Each of these projects would probably cost at least €5 billion. After the Minister's reply, I will provide two more examples of the way we should be thinking about investing, which goes far beyond what is outlined in the national development plan.

The answer I gave a moment ago hopefully indicated to the Deputy that we are open to using the issuing of bonds such as this to fund infrastructural activity that meets the needs for either clean transport or green energy. It will not surprise the Deputy to hear that I am concerned about specifying formally that any form of borrowing or tax revenue has to be directly linked into specific projects. The green bond, and the way we have structured it, has really pushed the envelope and the framework for doing this. It is clear that there is an investor demand for it.

On further investment of capital for transport projects, we are at a point where capital investment is increasing by almost 24% compared to last year, which is an increase of €1.4 billion. We have to be careful, if we want to make very significant increases in the future, that we not only consider how it would be funded and how we might borrow for it, but also whether we have the capacity actually to do the work.

I am disappointed. We should not be saying that we cannot hypothecate. Green bonds do hypothecate: they have to go towards sustainable investments. The market for those bonds is looking for exactly the type of project I am talking about. I remember Mr. Andrew McDowell coming here a couple of years ago and he was crying out to lend long-term for these bonds but lamenting the fact that there were no counter parties. We can provide the counter parties with specific projects.
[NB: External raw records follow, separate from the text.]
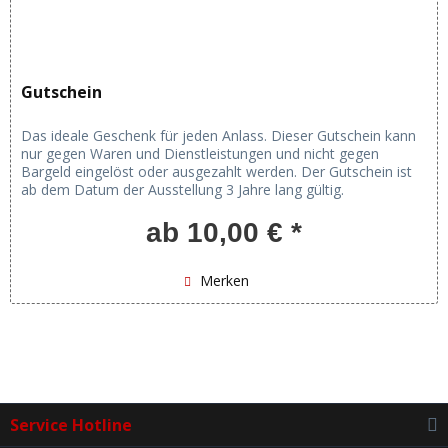
Gutschein
Das ideale Geschenk für jeden Anlass. Dieser Gutschein kann
nur gegen Waren und Dienstleistungen und nicht gegen
Bargeld eingelöst oder ausgezahlt werden. Der Gutschein ist
ab dem Datum der Ausstellung 3 Jahre lang gültig.
ab 10,00 € *
Merken
Service Hotline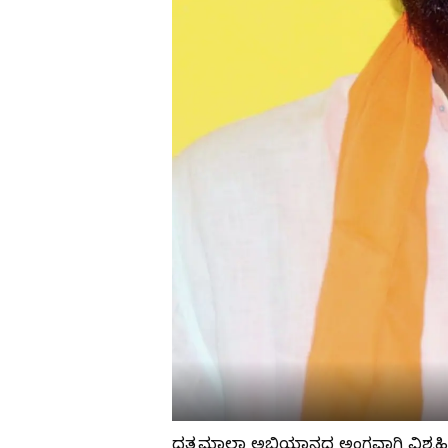
ದತ್ತಮಾಲಾ ಅಭಿಯಾನದ ಅಂಗವಾಗಿ ವಿಶ್ವಹಿ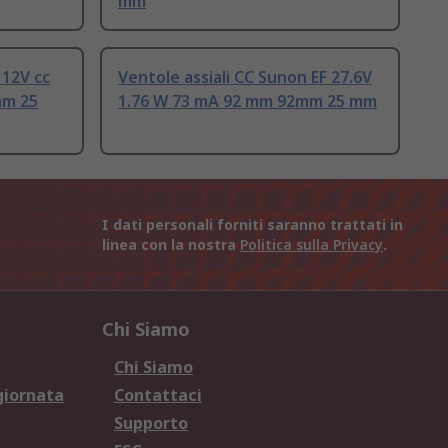
mm
 12V cc
Ventole assiali CC Sunon EF 27.6V
mm 25
1.76 W 73 mA 92 mm 92mm 25 mm
I dati personali forniti saranno trattati in
linea con la nostra
Politica sulla Privacy
.
Chi Siamo
Chi Siamo
giornata
Contattaci
Supporto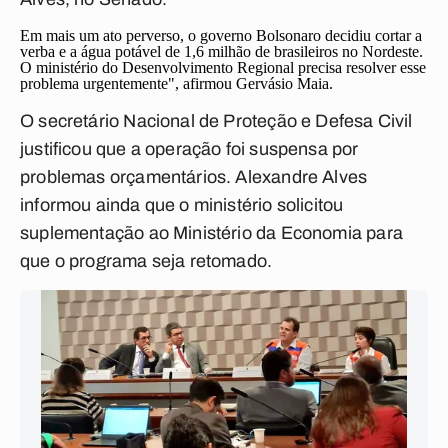
Em mais um ato perverso, o governo Bolsonaro decidiu cortar a
verba e a água potável de 1,6 milhão de brasileiros no Nordeste.
O ministério do Desenvolvimento Regional precisa resolver esse
problema urgentemente", afirmou Gervásio Maia.
O secretário Nacional de Proteção e Defesa Civil
justificou que a operação foi suspensa por
problemas orçamentários. Alexandre Alves
informou ainda que o ministério solicitou
suplementação ao Ministério da Economia para
que o programa seja retomado.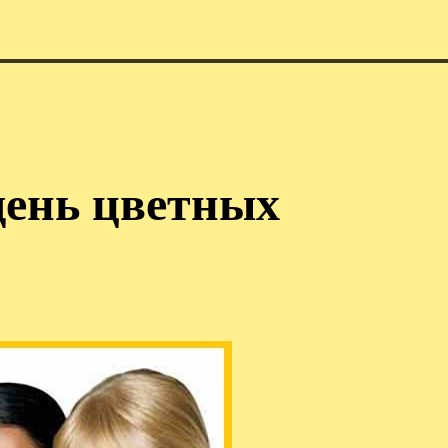
ень цветных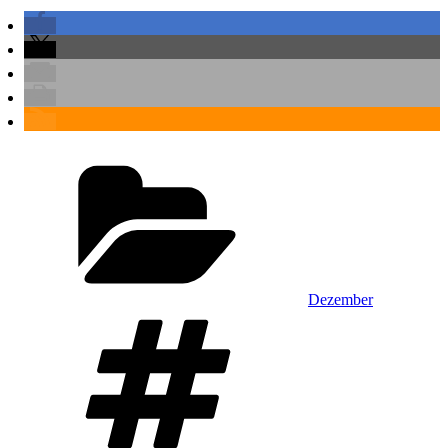
Kategorien
Dezember
Schlagwörter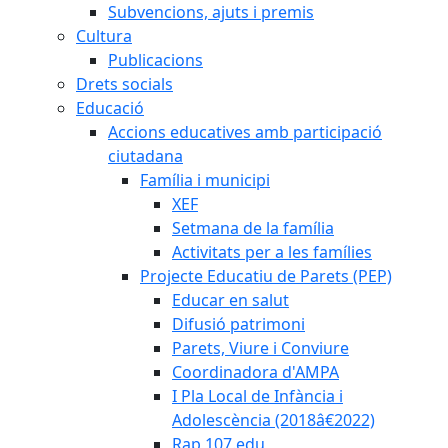
Subvencions, ajuts i premis
Cultura
Publicacions
Drets socials
Educació
Accions educatives amb participació
ciutadana
Família i municipi
XEF
Setmana de la família
Activitats per a les famílies
Projecte Educatiu de Parets (PEP)
Educar en salut
Difusió patrimoni
Parets, Viure i Conviure
Coordinadora d'AMPA
I Pla Local de Infància i
Adolescència (2018â€2022)
Rap 107.edu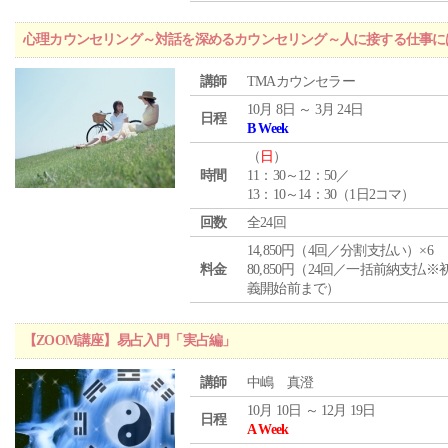
心理カウンセリング～対話を深めるカウンセリング～人に接する仕事には
講師
TMAカウンセラー
10月 8日 ～ 3月 24日
日程
B Week
（
日
）
時間
11：30～12：50／
13：10～14：30（1日2コマ）
回数
全24回
14,850円（4回／分割支払い）×6
料金
80,850円（24回／一括前納支払※
義開始前まで）
【ZOOM講座】易占入門「実占編」
講師
中嶋 真澄
10月 10日 ～ 12月 19日
日程
A Week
I was on "Prime Time" the other night with Deputy Michael Healy-Rae to discuss retrofitting. I mentioned that, on private homes alone, we are probably looking at a €50 billion investment to get rid of fossil fuel heating systems. We have to go further with our public buildings and our social housing. It will require a massive, multi-billion euro investment. The savings from the reduction in fuel costs can help to cover it if a long-term loan is required. That type of hypothecation is the type of investment the market wants to invest in because it provides a future income stream. It is similar in forestry. We have to move towards a massive level of afforestation and continuous cover forestry. The difficulty is that forestry is a 50 year, 80 year or 100 year project. However, an income stream can be derived from the thinnings as the forest grows. That has a real value, and the market can put a price on it, which provides it with confidence. If there is confidence around those big capital, long-term projects then low-cost funding can be provided. The Minister has to hypothecate to make that happen. He should think big and think long-term.
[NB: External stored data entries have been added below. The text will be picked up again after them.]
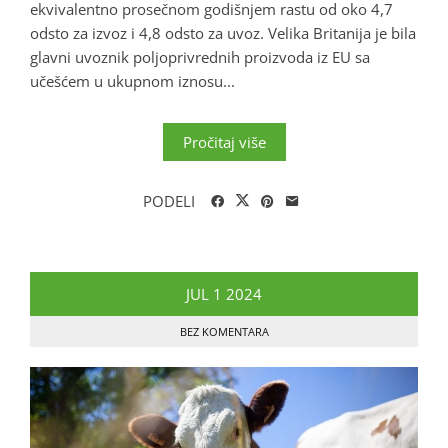
ekvivalentno prosečnom godišnjem rastu od oko 4,7
odsto za izvoz i 4,8 odsto za uvoz. Velika Britanija je bila
glavni uvoznik poljoprivrednih proizvoda iz EU sa
učešćem u ukupnom iznosu...
Pročitaj više
PODELI
JUL
1
2024
BEZ KOMENTARA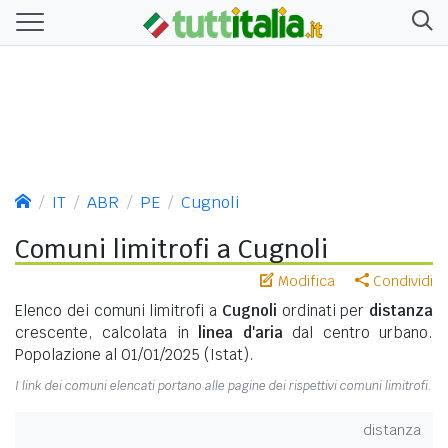
IT
ABR
PE
Cugnoli
Comuni limitrofi a Cugnoli
Modifica
Condividi
Elenco dei comuni limitrofi a
Cugnoli
ordinati per
distanza
crescente, calcolata in
linea d'aria
dal centro urbano.
Popolazione al 01/01/2025 (Istat).
I link dei comuni elencati portano alle pagine dei rispettivi comuni limitrofi.
distanza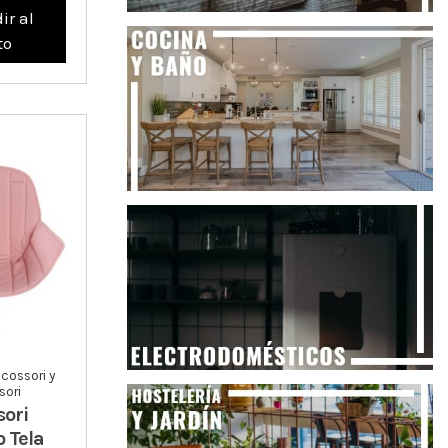
ir al
to
cossori y
ori
ori
 Tela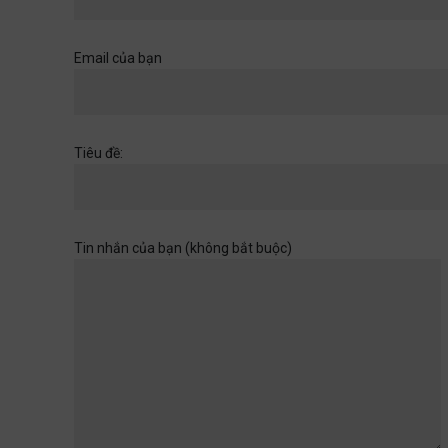
Khi một cánh cửa đã mở ra,
hãy chuẩn bị cho những
chân trời rộng hơn
Email của bạn
Học đường
,
Quan điểm
28/06/2026
Muốn con có đức thì cha mẹ
Tiêu đề:
đừng làm điều thất đức
Quan điểm
28/06/2026
Tin nhắn của bạn (không bắt buộc)
Khi sự dối trá trở nên bình
thường
Quan điểm
28/06/2026
Tuổi thơ của con không chờ
đợi ta rảnh rỗi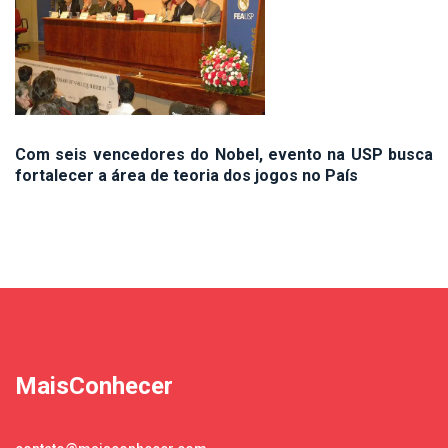
Com seis vencedores do Nobel, evento na USP busca
fortalecer a área de teoria dos jogos no País
MaisConhecer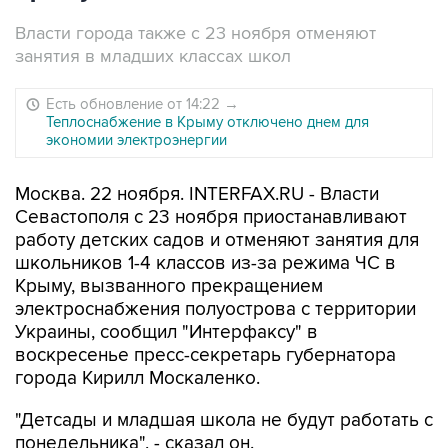
Власти города также с 23 ноября отменяют
занятия в младших классах школ
Есть обновление от 14:22
→
Теплоснабжение в Крыму отключено днем для
экономии электроэнергии
Москва. 22 ноября. INTERFAX.RU - Власти
Севастополя с 23 ноября приостанавливают
работу детских садов и отменяют занятия для
школьников 1-4 классов из-за режима ЧС в
Крыму, вызванного прекращением
электроснабжения полуострова с территории
Украины, сообщил "Интерфаксу" в
воскресенье пресс-секретарь губернатора
города Кирилл Москаленко.
"Детсады и младшая школа не будут работать с
понедельника", - сказал он.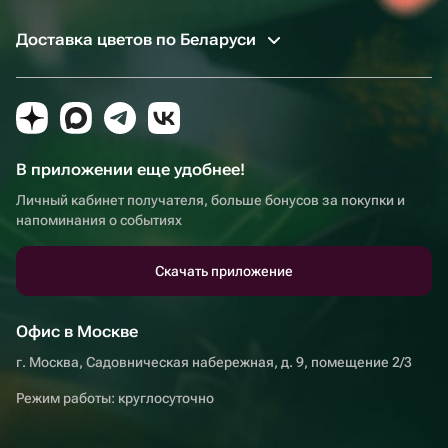
Доставка цветов по Беларуси
В приложении еще удобнее!
Личный кабинет получателя, больше бонусов за покупки и
напоминания о событиях
Скачать приложение
Офис в Москве
г. Москва, Садовническая набережная, д. 9, помещение 2/3
Режим работы: круглосуточно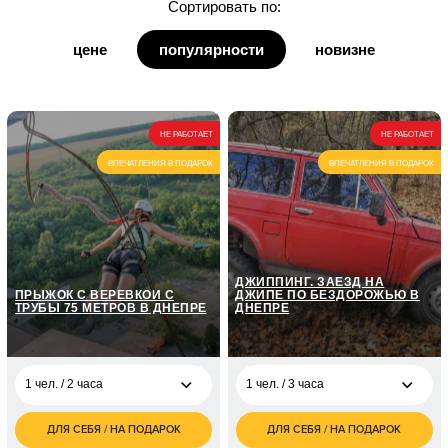
Сортировать по:
для дедушки
цене
популярности
новизне
для бабушки
для кумы
НЕ РАБОТАЕТ
НЕ РАБОТАЕТ
для кума
ВПЕЧАТЛЕНИЯ В ПОДАРОК
ВПЕЧАТЛЕНИЯ В ПОДАРОК
ДЖИППИНГ. ЗАЕЗД НА
ПРЫЖОК С ВЕРЕВКОЙ С
ДЖИПЕ ПО БЕЗДОРОЖЬЮ В
ТРУБЫ 75 МЕТРОВ В ДНЕПРЕ
ДНЕПРЕ
1 чел. / 2 часа
1 чел. / 3 часа
ДЛЯ СЕБЯ / НА ПОДАРОК
ДЛЯ СЕБЯ / НА ПОДАРОК
1 чел. / 2 часа
грн
1 чел. / 3 часа
грн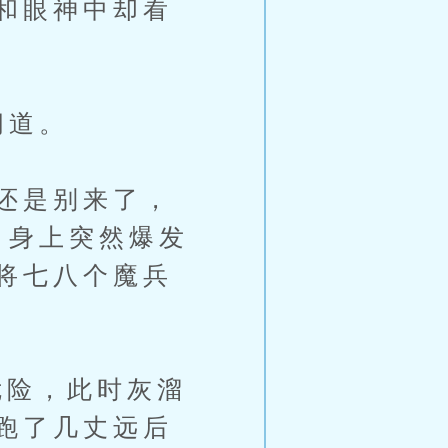
和眼神中却看
问道。
还是别来了，
，身上突然爆发
将七八个魔兵
险，此时灰溜
跑了几丈远后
It is a good thing that the Deputy is nowhere near the standards of Deputy Mattie McGrath, who decides what his answer is going to be before I give my answer. I said that the essence of a green bond is that it is directed at particular types of projects we want to go ahead with, and that these are some of the types of projects a green bond might be able to fund. We can then explain to investors how their money is being used, including in areas such as clean transport and environmental projects. My only area of difference with the Deputy Eamon Ryan on this issue is that I believe we should be very careful about saying that we are going to issue a bond to fund individual projects, because we have already seen and are well aware of the challenges that can arise when the funding of very specific projects is mooted and the delays that can happen on those projects as a result. What the NTMA and the Government have done is more sensible. We have laid out broad indicators of the kinds of projects we would like a green bond to fund without being specific about the projects themselves. When we go to issue another green bond in the future we will have to show we have made this work, which of course is a different form of market discipline. Indeed, it is a form of market discipline of which I imagine the Deputy approves.

Can I have a further rejoinder?

The Deputy has had two supplementaries already.